(Stored data entries)
━━━━
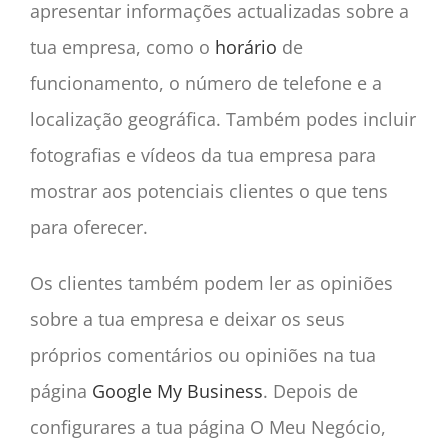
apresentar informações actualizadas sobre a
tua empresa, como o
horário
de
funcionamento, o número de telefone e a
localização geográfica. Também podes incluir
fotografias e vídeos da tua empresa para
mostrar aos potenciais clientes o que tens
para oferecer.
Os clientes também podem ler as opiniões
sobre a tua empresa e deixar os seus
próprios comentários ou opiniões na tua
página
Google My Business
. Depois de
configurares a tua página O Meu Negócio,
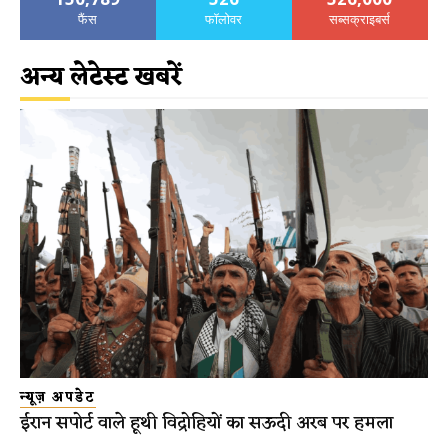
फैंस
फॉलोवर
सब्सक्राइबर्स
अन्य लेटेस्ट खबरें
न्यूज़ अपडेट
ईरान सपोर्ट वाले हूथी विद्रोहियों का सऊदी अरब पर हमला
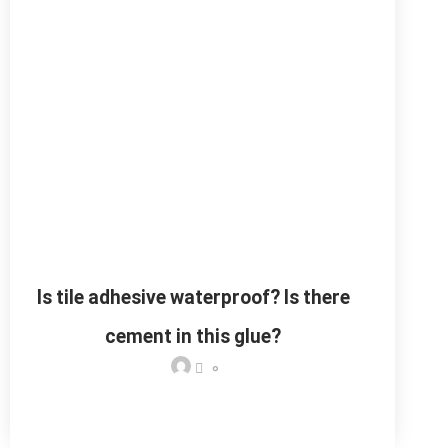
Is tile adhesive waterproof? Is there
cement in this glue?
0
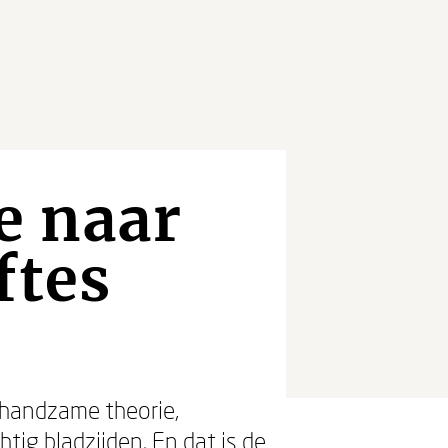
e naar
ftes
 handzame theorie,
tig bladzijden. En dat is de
━━━━
REQUEST ▸ Substitute "loja" for every occurrence of "empresa" across the text of all the material, changing nothing else. Omit the pictures from your answer.

SOLUTION TO THE EXERCISE ▸
apresentar informações actualizadas sobre a
tua loja, como o
horário
de
funcionamento, o número de telefone e a
localização geográfica. Também podes incluir
fotografias e vídeos da tua loja para
mostrar aos potenciais clientes o que tens
para oferecer.
Os clientes também podem ler as opiniões
sobre a tua loja e deixar os seus
próprios comentários ou opiniões na tua
página
Google My Business
. Depois de
configurares a tua página O Meu Negócio,
फैंस
फॉलोवर
सब्सक्राइबर्स
अन्य लेटेस्ट खबरें
न्यूज़ अपडेट
ईरान सपोर्ट वाले हूथी विद्रोहियों का सऊदी अरब पर हमला
Is tile adhesive waterproof? Is there
cement in this glue?
0
e naar
ftes
 handzame theorie,
tig bladzijden. En dat is de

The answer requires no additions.